• TEXTO PROPORCIONADO
================================
Separación entre religión y Estado
“Se ha producido una confrontación de dos visiones ideológicas dentro de un mismo pueblo. Una que demanda la supremacía de los principios democráticos universalmente reconocidos, y otra que los supedita al legado religioso en función de la interpretación del rabino de turno”, puntualiza el analista político Daniel Kupervaser. “La solución a este dilema, según las normas de las democracias modernas”, concluye, “es separar la religión del Estado”. En Israel, el rabinato ortodoxo mantiene un monopolio legal sobre el matrimonio, solo reconocido bajo el rito religioso, las conversiones al judaísmo, que dan derecho a la adquisición de la nacionalidad, y sobre las repletas arcas del kashrut, certificación de que un local o comida es kosher (acorde con la ley judaica).
Las consignas de los rebbes o rabinos jasídicos son seguidas con fe ciega por los sectores jaredíes más fanáticos, que han estado inmersos en los violentos incidentes del pasado fin de semana. Mientras líderes espirituales nonagenarios definen el bien y el mal ante cientos de miles de acólitos, una mayoría silenciosa de los temerosos de Dios parece integrarse progresivamente en la vida social y la actividad económica de Israel. Una gran parte de los hombres se dedica aún en exclusiva al estudio de las sagradas escrituras y la oración, mientras son las mujeres (con un 75% de tasa de actividad laboral) las que sostienen la economía familiar con empleos precarios y ayudas sociales.
================================
• MATERIAL MOSTRADO
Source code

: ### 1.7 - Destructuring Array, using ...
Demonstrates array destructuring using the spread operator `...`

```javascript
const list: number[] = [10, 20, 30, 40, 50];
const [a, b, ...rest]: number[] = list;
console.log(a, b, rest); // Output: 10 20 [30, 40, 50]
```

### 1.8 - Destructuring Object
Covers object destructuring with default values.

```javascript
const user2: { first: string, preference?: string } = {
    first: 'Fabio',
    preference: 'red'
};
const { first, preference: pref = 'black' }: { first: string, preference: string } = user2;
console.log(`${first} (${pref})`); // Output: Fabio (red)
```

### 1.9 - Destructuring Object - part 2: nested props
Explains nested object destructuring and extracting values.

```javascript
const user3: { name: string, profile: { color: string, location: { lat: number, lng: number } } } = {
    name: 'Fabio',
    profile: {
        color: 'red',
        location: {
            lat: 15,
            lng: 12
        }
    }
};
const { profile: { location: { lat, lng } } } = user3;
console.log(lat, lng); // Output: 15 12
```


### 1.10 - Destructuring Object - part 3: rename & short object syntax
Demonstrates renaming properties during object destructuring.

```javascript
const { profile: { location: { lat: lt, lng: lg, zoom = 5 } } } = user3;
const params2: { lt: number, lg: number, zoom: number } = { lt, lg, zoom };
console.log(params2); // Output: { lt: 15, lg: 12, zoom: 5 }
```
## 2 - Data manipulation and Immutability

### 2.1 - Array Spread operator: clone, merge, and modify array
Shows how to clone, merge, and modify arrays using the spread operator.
================================
• TAREA POR HACER
Responde según el texto sobre la separación entre religión y Estado:
1. ¿Qué solución propone el analista político Daniel Kupervaser?
2. ¿Qué sectores siguen con fe ciega las consignas de los rebbes o rabinos jasídicos?
3. ¿Qué tasa de actividad laboral tienen las mujeres?
No hace falta consultar el material.

• RESPUESTA ESCRITA
1. Separar la religión del Estado.
2. Los sectores jaredíes más fanáticos.
3. Un 75%.